THE PROBLEM →
Make an exact transcription of the data below.

------

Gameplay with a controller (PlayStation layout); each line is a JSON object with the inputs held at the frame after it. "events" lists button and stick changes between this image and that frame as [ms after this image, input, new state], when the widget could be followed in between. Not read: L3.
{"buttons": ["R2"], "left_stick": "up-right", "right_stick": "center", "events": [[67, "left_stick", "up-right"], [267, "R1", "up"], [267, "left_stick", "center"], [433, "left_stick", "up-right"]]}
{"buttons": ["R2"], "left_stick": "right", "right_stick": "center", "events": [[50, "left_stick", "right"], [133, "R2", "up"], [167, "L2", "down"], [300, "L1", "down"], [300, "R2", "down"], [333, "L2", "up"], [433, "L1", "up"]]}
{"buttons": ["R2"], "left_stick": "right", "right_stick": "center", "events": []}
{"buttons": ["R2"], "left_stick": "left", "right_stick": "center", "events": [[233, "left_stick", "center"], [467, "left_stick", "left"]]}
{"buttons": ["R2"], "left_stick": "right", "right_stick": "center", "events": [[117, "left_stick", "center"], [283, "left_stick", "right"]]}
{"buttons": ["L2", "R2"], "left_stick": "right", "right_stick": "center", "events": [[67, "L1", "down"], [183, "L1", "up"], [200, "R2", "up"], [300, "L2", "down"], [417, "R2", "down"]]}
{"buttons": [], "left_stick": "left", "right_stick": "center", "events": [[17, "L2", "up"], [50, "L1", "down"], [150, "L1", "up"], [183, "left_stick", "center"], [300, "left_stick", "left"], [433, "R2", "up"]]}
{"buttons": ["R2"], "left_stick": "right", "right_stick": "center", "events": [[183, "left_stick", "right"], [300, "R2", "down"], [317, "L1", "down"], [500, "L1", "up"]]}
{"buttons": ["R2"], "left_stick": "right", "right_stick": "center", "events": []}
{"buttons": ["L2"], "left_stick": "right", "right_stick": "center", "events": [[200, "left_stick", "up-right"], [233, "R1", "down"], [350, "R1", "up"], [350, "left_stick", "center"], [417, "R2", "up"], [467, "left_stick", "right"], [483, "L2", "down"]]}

------

RESULT OF THE EXERCISE →
Gameplay with a controller (PlayStation layout); each line is a JSON object with the inputs held at the frame after it. "events" lists button and stick changes between this image and that frame as [ms after this image, input, new state], when the widget could be followed in between. Not read: L3.
{"buttons": ["R2"], "left_stick": "up-right", "right_stick": "center", "events": [[67, "left_stick", "up-right"], [267, "R1", "up"], [267, "left_stick", "center"], [433, "left_stick", "up-right"]]}
{"buttons": ["R2"], "left_stick": "right", "right_stick": "center", "events": [[50, "left_stick", "right"], [133, "R2", "up"], [167, "L2", "down"], [300, "L1", "down"], [300, "R2", "down"], [333, "L2", "up"], [433, "L1", "up"]]}
{"buttons": ["R2"], "left_stick": "right", "right_stick": "center", "events": []}
{"buttons": ["R2"], "left_stick": "left", "right_stick": "center", "events": [[233, "left_stick", "center"], [467, "left_stick", "left"]]}
{"buttons": ["R2"], "left_stick": "right", "right_stick": "center", "events": [[117, "left_stick", "center"], [283, "left_stick", "right"]]}
{"buttons": ["L2", "R2"], "left_stick": "right", "right_stick": "center", "events": [[67, "L1", "down"], [183, "L1", "up"], [200, "R2", "up"], [300, "L2", "down"], [417, "R2", "down"]]}
{"buttons": [], "left_stick": "left", "right_stick": "center", "events": [[17, "L2", "up"], [50, "L1", "down"], [150, "L1", "up"], [183, "left_stick", "center"], [300, "left_stick", "left"], [433, "R2", "up"]]}
{"buttons": ["R2"], "left_stick": "right", "right_stick": "center", "events": [[183, "left_stick", "right"], [300, "R2", "down"], [317, "L1", "down"], [500, "L1", "up"]]}
{"buttons": ["R2"], "left_stick": "right", "right_stick": "center", "events": []}
{"buttons": ["L2"], "left_stick": "right", "right_stick": "center", "events": [[200, "left_stick", "up-right"], [233, "R1", "down"], [350, "R1", "up"], [350, "left_stick", "center"], [417, "R2", "up"], [467, "left_stick", "right"], [483, "L2", "down"]]}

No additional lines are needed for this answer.